The first genome fully mapped was that of a worm called C. elegans. And though scientists are still unraveling the mystery of how everything works, the worm is surprisingly similar to the human genetic structure, though it's a much less complex creature.

That similarity is why researchers from around the world, including the University of Utah, believe that learning how cellular proteins interact in the worm will tell them how individual proteins in humans function. That could help explain how cancer and other developmental processes occur.

Scientists from Utah, Massachusetts, France and Belgium have collaborated on a study to see which proteins in the worm physically touch each other. The study was recently featured in the online issue of Science.

For the project, Huntsman Cancer Institute researcher Susan Mango, an associate professor in the Department of Oncological Sciences at the U.'s School of Medicine, looked at the digestive tract, which is generally what her lab studies. "We've been trying to discover which genes are important to make the digestive tract and to let it function," she said.

But where traditionally researchers have looked at genes or proteins individually, they're trying to learn from large networks of them at once. Study lead scientist Marc Vidal, Dana-Farber Cancer Institute, expanded the use of a tool called the yeast two-hybrid (Y2H) method so the researchers can look at protein interactions for thousands of genes at a time. It's the equivalent of learning from a forest, rather than just a tree, Mango said.
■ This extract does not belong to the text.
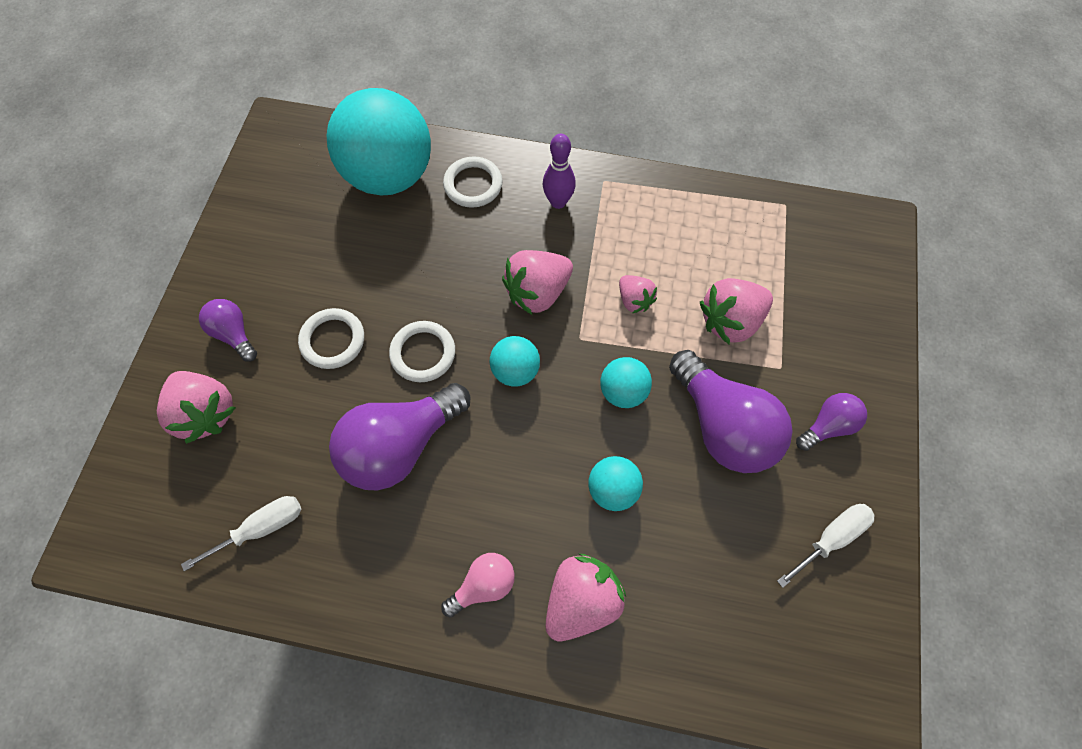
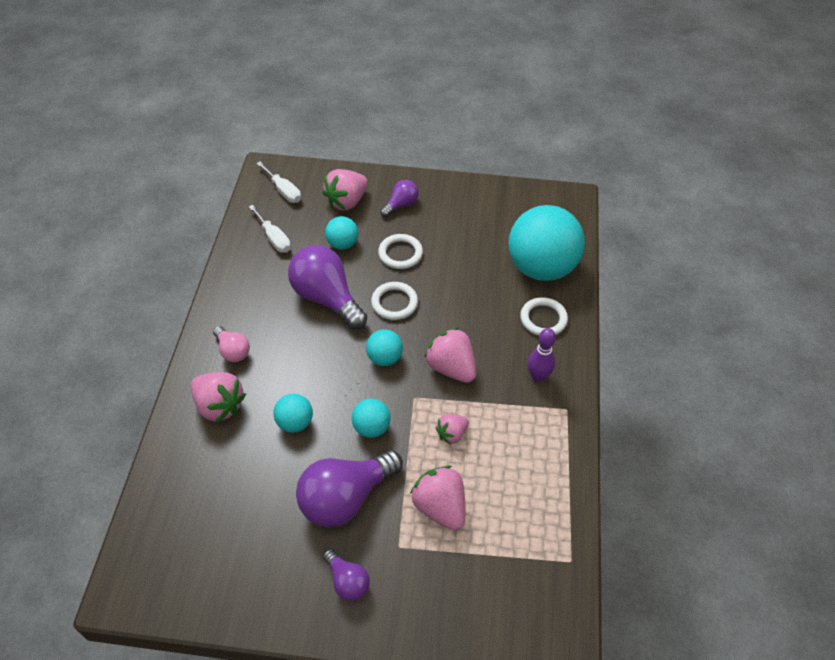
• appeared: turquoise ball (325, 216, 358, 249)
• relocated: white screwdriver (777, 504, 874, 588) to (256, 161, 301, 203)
C. elegans is a very simple, tiny animal that lives in soil, "but for scientists, it's great," Mango said. "On the one hand, it has a lot of organs and tissues that humans have, but scaled down so it's much simpler and easier to study. You can get answers with a worm much faster, and the hope is — and it has turned out generally to be true — the way things work in worms is how they work in more complicated animals.

"What we've been trying to do is discover the genes that are important to make the digestive tract and let it function" in the worm, she said.
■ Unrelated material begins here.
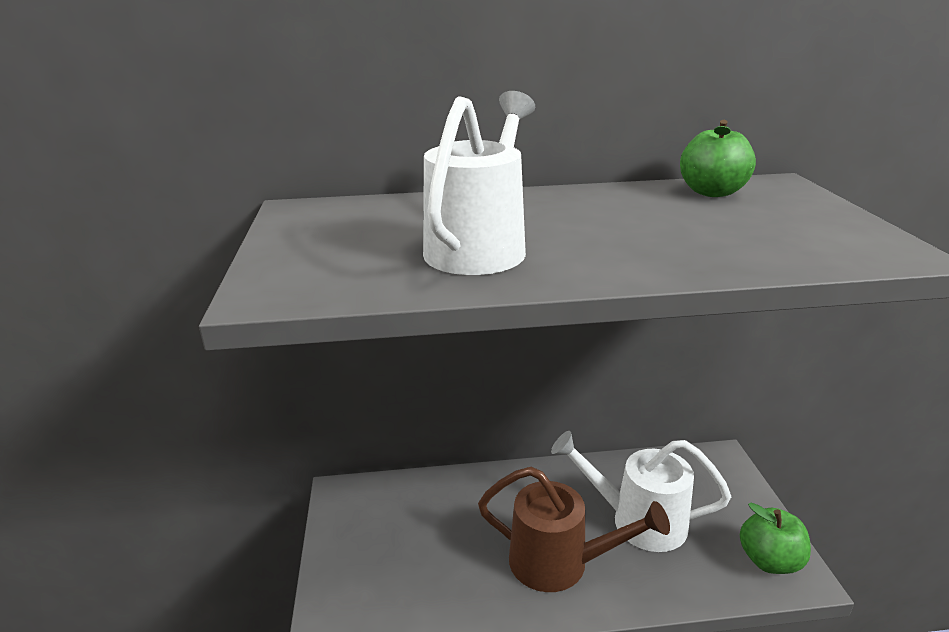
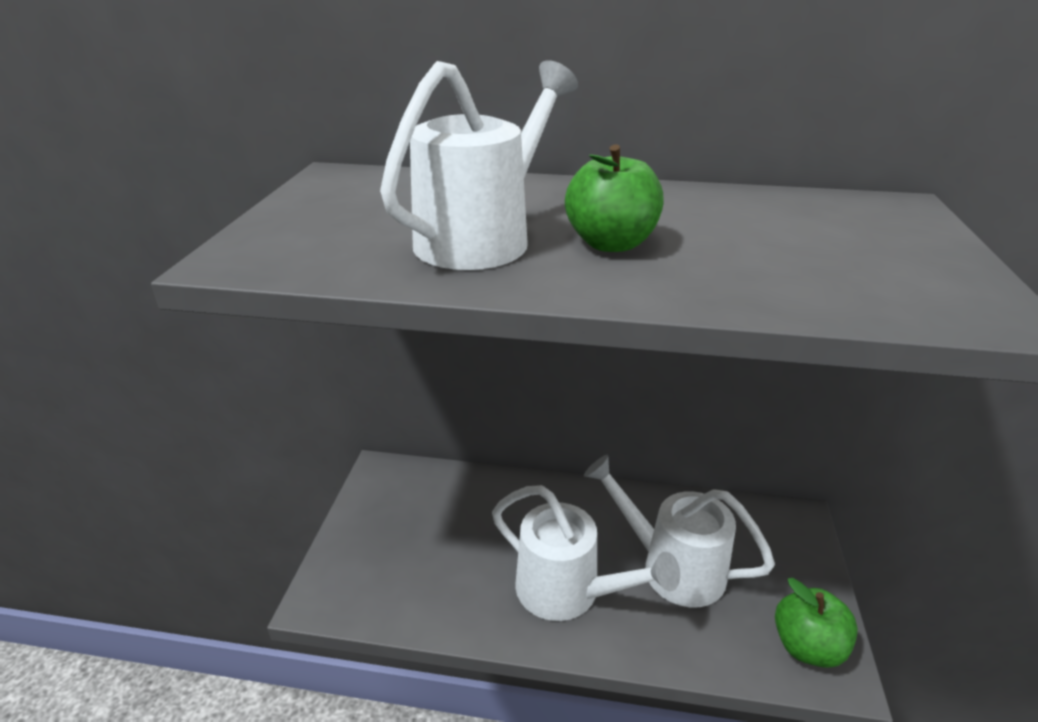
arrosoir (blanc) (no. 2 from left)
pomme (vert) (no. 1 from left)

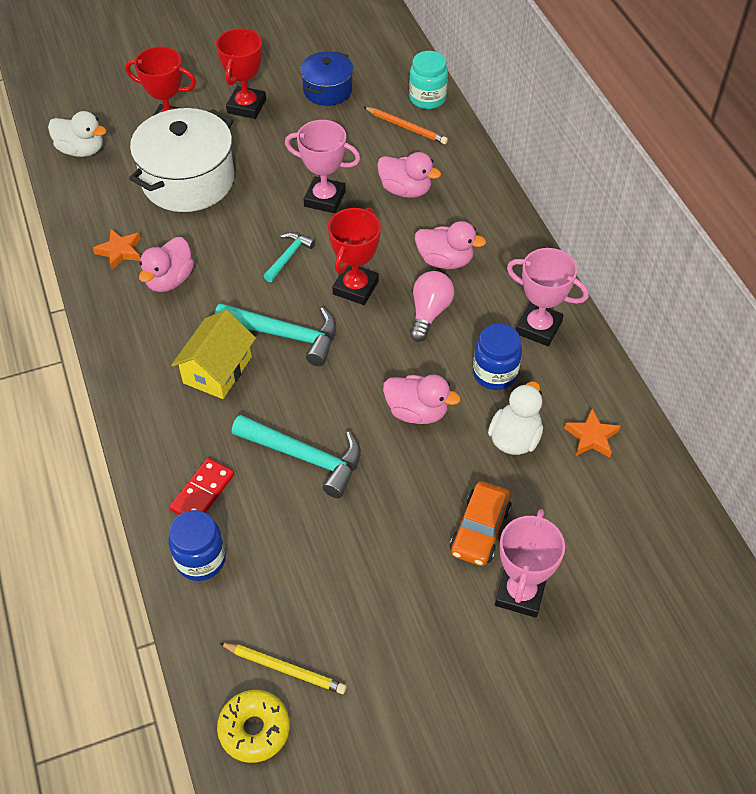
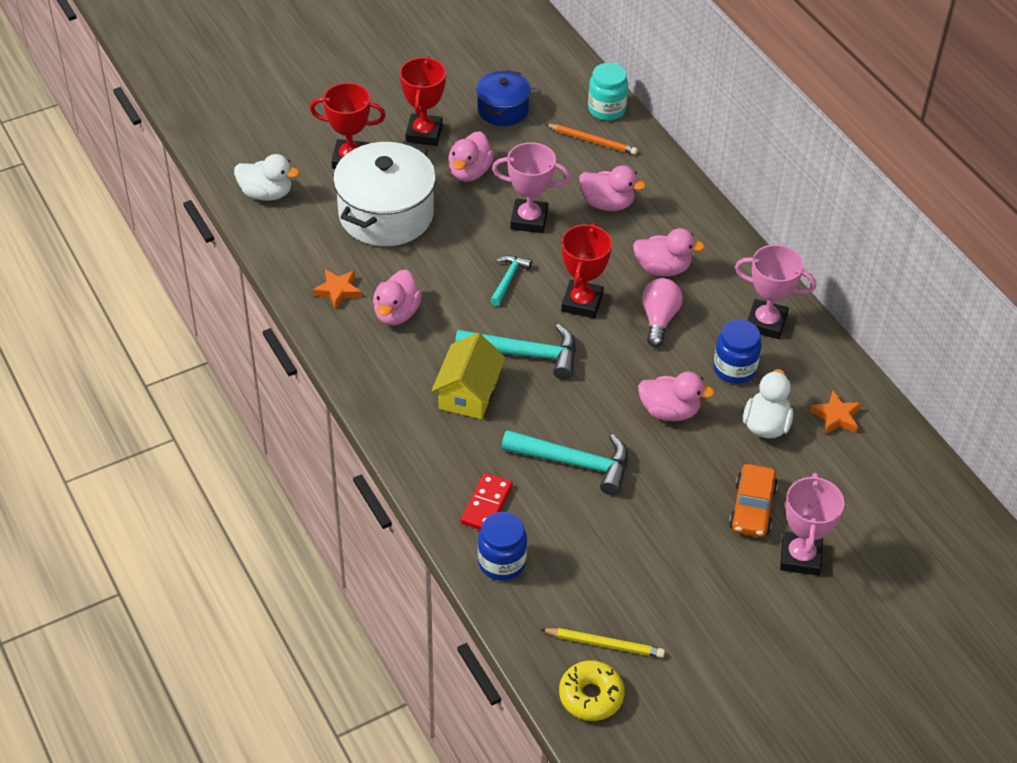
canard (rose) (no. 2 from left)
"Now that we have the full genomic sequence for worms and humans, people are devising ways to look at huge networks at a time. It gives us a different perspective than we had on how a cell works or an organ is put together. It provides avenues for following up different genes and proteins. And it's very fast," she said.

In cells, proteins contact others and work together to accomplish a task. Some proteins are well understood and others aren't. If you have a protein about which little or nothing is known and you can see that it binds to another protein that is better understood, "it gives you insight into process," she said. Researchers can create what are basically "interaction maps" to seek connections that have thus far eluded them.

The U.'s contribution to the study involved using a technique called microarray to identify genes that are expressed in the worm's digestive tract, then Vidal examined the proteins bound to those. They also "knocked out" certain genes to see what would happen.

A related area of study at the U. centers on cell development. "One big question in developmental biology, which is what I do, is how does cell specialization progress over time and is it reversible? Can you regenerate a structure that's been damaged?" Mango said.

The earliest cells in a young embryo have the potential to become many, many things. That's the basis of ongoing stem cell research. But over time, in development, that potential becomes progressively more restricted.

Dividing, growing, regenerating are all choices that cells make. Birth defects "are poor choices by cells." Cancer is a cellular choice as well. But there's much more to understand about cell development and protein interactions before it will have an impact on illnesses like cancer, she said.